Rita, Sue and Bob Too, Royal Court review - iconic 1980s title makes a welcome return | reviews, news & interviews
Rita, Sue and Bob Too, Royal Court review - iconic 1980s title makes a welcome return
Rita, Sue and Bob Too, Royal Court review - iconic 1980s title makes a welcome return
Andrea Dunbar's Thatcher-era classic is invigorated afresh
The revival that almost didn't make it into town has got the Royal Court's 2018 mainstage offerings off to a rousing start.
Dunbar died in 1990 age 29 of a brain haemorrhage, so one can only guess what she might have made of the current furore. In fact, it's difficult to imagine her being anything less than delighted with Wasserberg and a uniformly ace cast's purchase on the Bradford-set play's self-described "report from the front line" of Thatcher-era Britain, yes, but also of those ever-blurry parameters of human behaviour that transcend specifics of time and place. (Film buffs may recall the 1987 screen version, with a cast including Lesley Sharp and Happy Valley's Siobhan Finneran.) The first of the play's many short, often stinging scenes is a marvel of construction. With an economy that you don't learn in writing class, Dunbar introduces the complicated tripartite web of desire, playfulness and desperation that exists between the 27-year-old and married Bob (TV name James Atherton in an altogether smashing stage turn) and the two 15-year-old teenagers to whom he is giving a lift home from a babysitting gig. After initial banter involving such unknown (to the young Rita and Sue, anyway) words as Durex, Bob drops his trousers first for Sue (Gemma Dobson) and then Rita (Taj Atwal). "His legs weren't half hairy," is Rita's succinct after-the-fact appraisal of the event, her admission that it hurt a bit along the way swept up in both women's self-evident excitement and expectation that these vehicular liaisons with Bob will happen again.

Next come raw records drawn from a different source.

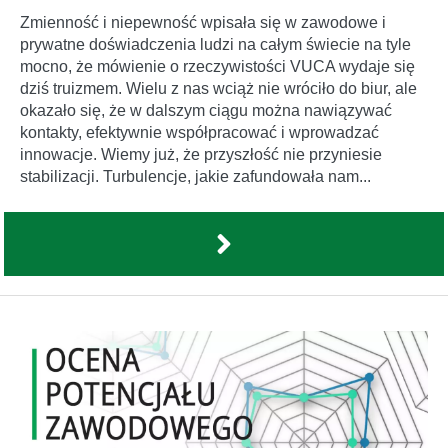
Zmienność i niepewność wpisała się w zawodowe i
prywatne doświadczenia ludzi na całym świecie na tyle
mocno, że mówienie o rzeczywistości VUCA wydaje się
dziś truizmem. Wielu z nas wciąż nie wróciło do biur, ale
okazało się, że w dalszym ciągu można nawiązywać
kontakty, efektywnie współpracować i wprowadzać
innowacje. Wiemy już, że przyszłość nie przyniesie
stabilizacji. Turbulencje, jakie zafundowała nam...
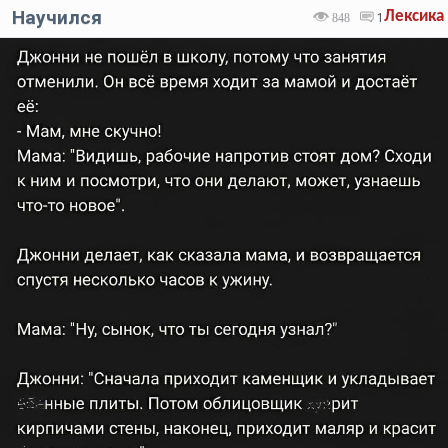
Научился
Лексика
848
1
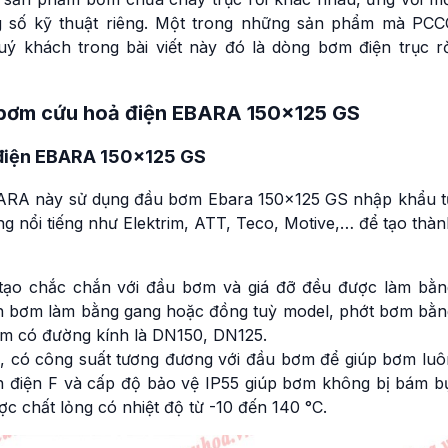
 số kỹ thuật riêng. Một trong những sản phẩm mà PCC
uý khách trong bài viết này đó là dòng bơm điện trục rờ
 bơm cứu hoả điện EBARA 150×125 GS
 điện EBARA 150×125 GS
ARA này sử dụng đầu bơm Ebara 150×125 GS nhập khẩu t
g nổi tiếng như Elektrim, ATT, Teco, Motive,… để tạo thà
ạo chắc chắn với đầu bơm và giá đỡ đều được làm bằn
nh bơm làm bằng gang hoặc đồng tuỳ model, phớt bơm bằn
ơm có đường kính là DN150, DN125.
c, có công suất tương đương với đầu bơm để giúp bơm luô
h điện F và cấp độ bảo vệ IP55 giúp bơm không bị bám bụ
c chất lỏng có nhiệt độ từ -10 đến 140 °C.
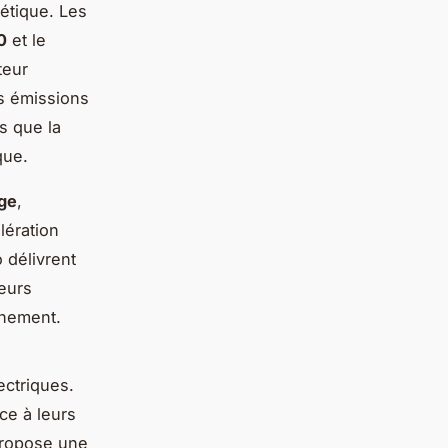
étique. Les
0
et le
teur
es émissions
s que la
que.
ge
,
lération
 délivrent
eurs
nnement.
ectriques.
ce à leurs
ropose une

As indeed they do, Bob's cockiness opening unto a poignant and contagious bewilderment. (Pictured above: James Atherton with Samantha Robinson)
Rita, the more questioning of the two, pauses to wonder what Bob's wife, Michelle, might make of her husband's antics, which is to engage qualms that don't bother the feistier Sue. (Both actresses delineate with hairpin precision what unites Rita and Sue, as well as what will come to divide them.) Across nine further scenes, Dunbar chronicles the shifting affections and alliances in which Samantha Robinson's incisively acted Michelle turns out to be fully alert to her husband's philandering ways, even if she can't always square his own reported self-reckoning with what she intuits to be true. (Bob, we learn, is a very emphatic liar.) At the same time, the older generation is given brilliant voice by Sue's caring if surpassingly tart-tongued mum (Sally Bankes has a field day with this gift of a part) and an oafish, beer-swilling dad (David Walker) who has driven both his wife and daughter to a place of undisguised disgust. (Pictured above: David Walker and Sally Bankes)
References along the way to Maggie T locate the action (so, too, does a soundscape given over to the music of, among others, Soft Cell), without once allowing preachiness to get the better of characters who acknowledge the less hopeful aspects of their environs while sharing as many laughs as the vagaries of an ever-evolving scenario will allow. Wasserberg keeps proceedings moving fluently across 80 uninterrupted minutes, the cast repositioning the furniture while the backdrop of Tim Shortall's set keeps the West Yorkshire horizons in bleakly twinkly view throughout. At times, one feels Dunbar eliding a character choice or too, or compressing a narrative so buoyantly conceived that this is that rare play that genuinely feels as if it could be longer. One comes away newly saddened at Dunbar's too-short life yet grateful to have a chance to experience a timeless talent.